Despite fears that avian influenza might deflate the tourism industry in 2004 as severe acute respiratory system did in 2003, Ministry of Tourism statistics obtained Wednesday show that tourist arrivals are up 21 percent from the same period last year.
Through the first three months of this year, 254,437 foreigners entered Cambodia, putting the country on pace to reach its long-standing goal of 1 million visitors in single year.
“Our country has not been affected by SARS or bird flu, either,” Nuth Nindeoun, secretary of state at the Ministry of Tourism, said Wednesday. “I believe we will definitely reach
1 million visitors in 2004, if there is no external problem.”
The tourism industry has enjoyed steady growth since 1994 when 176,617 visitors arrived in a single year, and reached its peak when 786,524 people visited the country in 2002.
Optimistic, tourism officials then declared 2003 “Visit Cambodia Year” and predicted at least 1 million visitors.
But the triple whammy of SARS, the US-led war in Iraq and the anti-Thai riots all contributed to turning 2003 into a disappointment.
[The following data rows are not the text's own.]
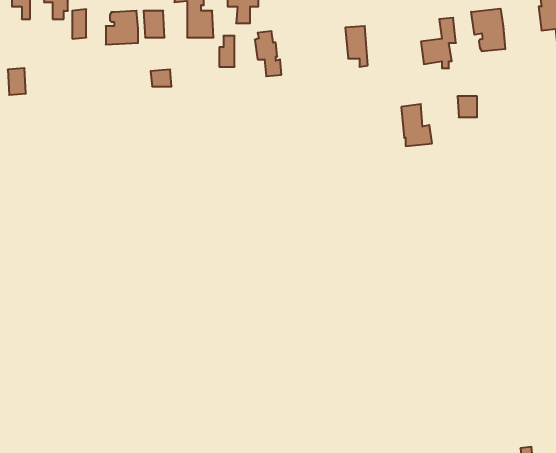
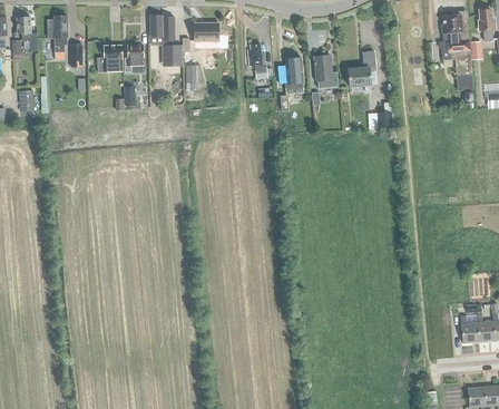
building: [471,9,505,51] -> none
building: [255,31,281,76] -> [246,42,267,78]
building: [401,104,432,146] -> [313,53,337,87]

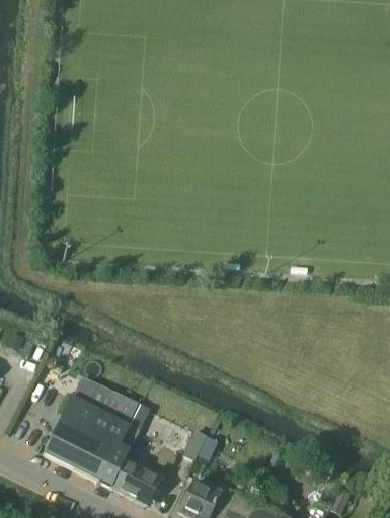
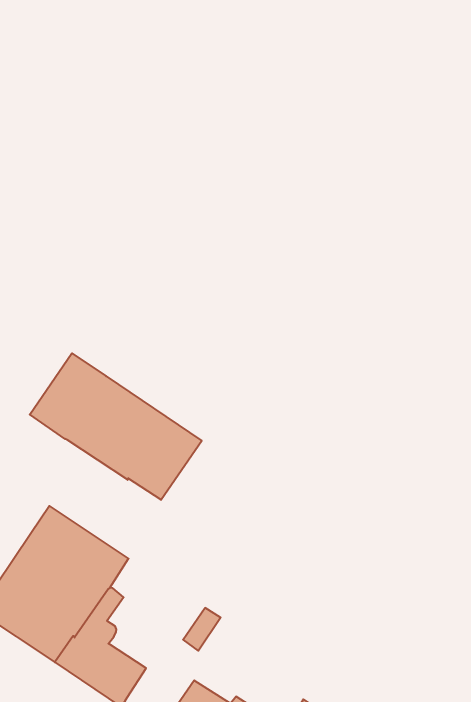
building: none -> [30,353,202,500]

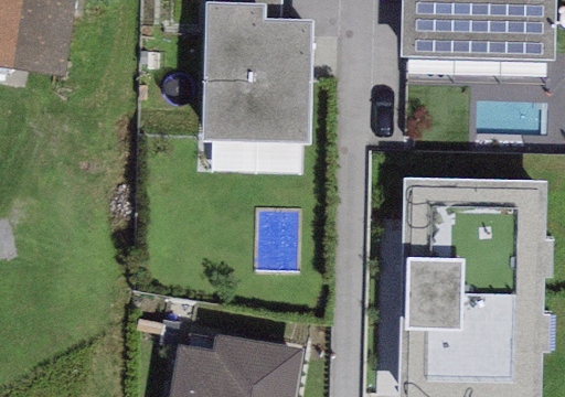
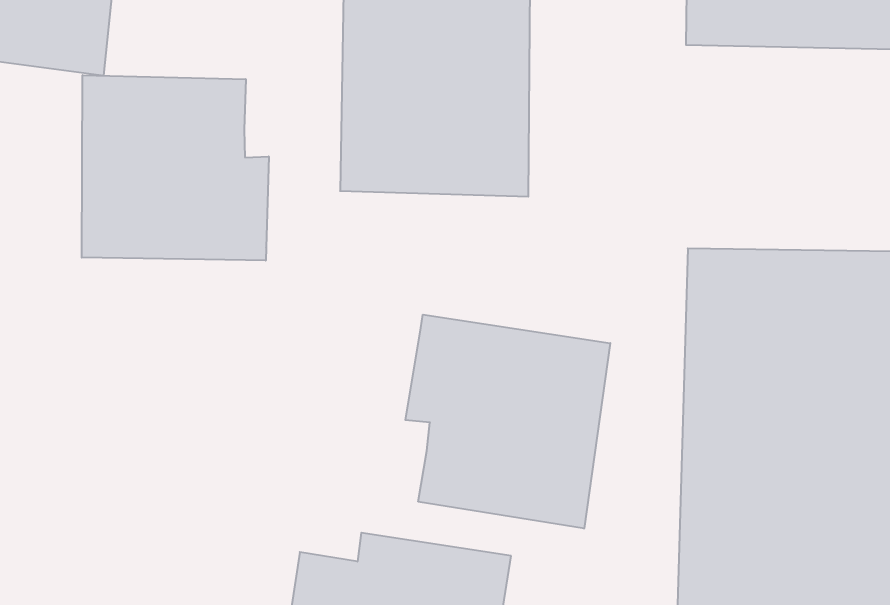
building: none -> [82,75,269,261]
building: none -> [405,315,610,529]

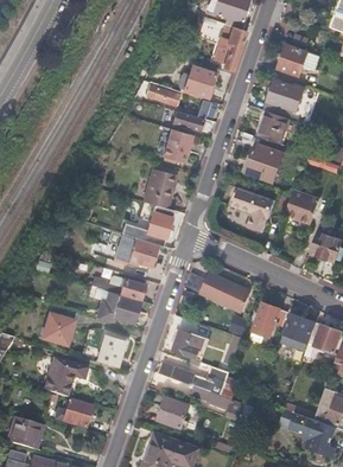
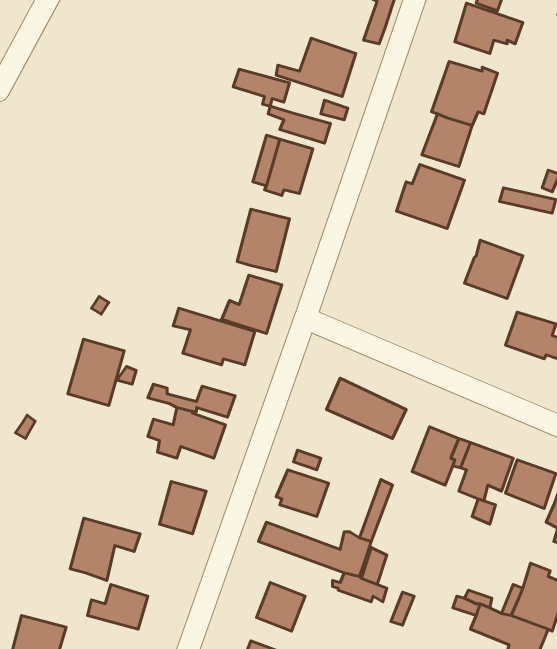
building: [233,187,275,231] -> none
building: [43,307,77,347] -> [68,339,124,405]

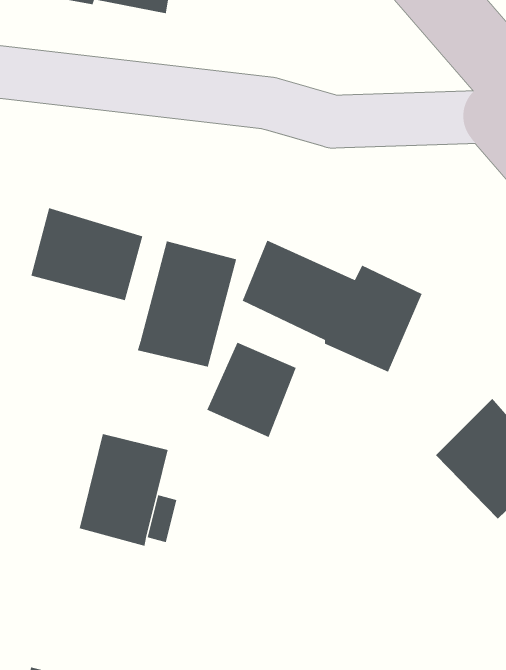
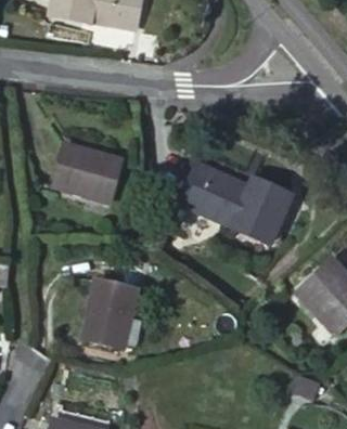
building: [137,240,237,368] -> none
building: [207,342,296,438] -> none

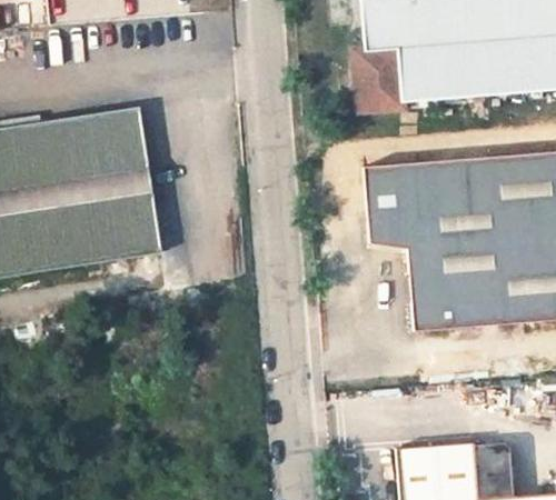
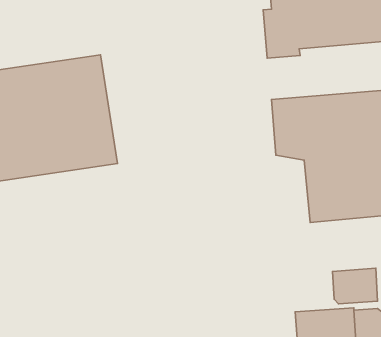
building: none -> [332,268,378,304]

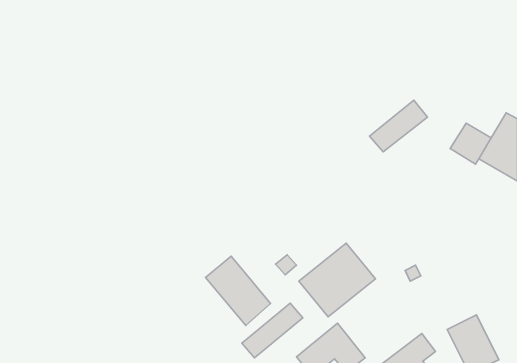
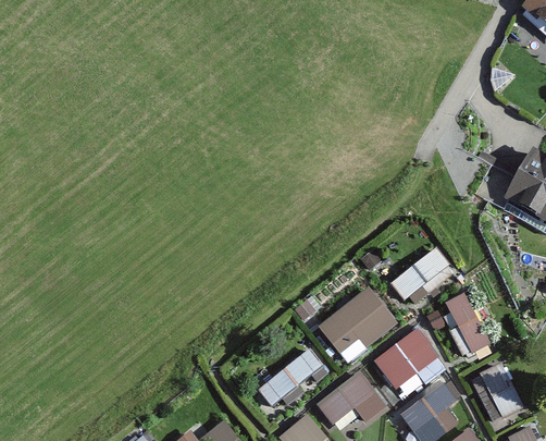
building: [370,100,427,152] -> [389,246,449,299]
building: none -> [446,292,493,363]
building: [206,256,270,325] -> none
building: none -> [374,328,437,388]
The country welcomed fewer tourists last year than every other year since 1997, when factional fighting deterred visitors.
The tourist influx in the first four months of 2004 has increased revenues at Angkor Wat, according to statistics from the Apsara Authority.
About 150,000 tourists have traveled through the ancient temple complex so far this year, almost half as many as the 321,557 tourists who bought tickets to Angkor Wat in all of 2003. Apsara has already collected more than $4.3 million, just less than half of the nearly $9.5 million it collected in all of last year.
Most visitors in the first quarter came from Japan, Korea, the US, Britain and France.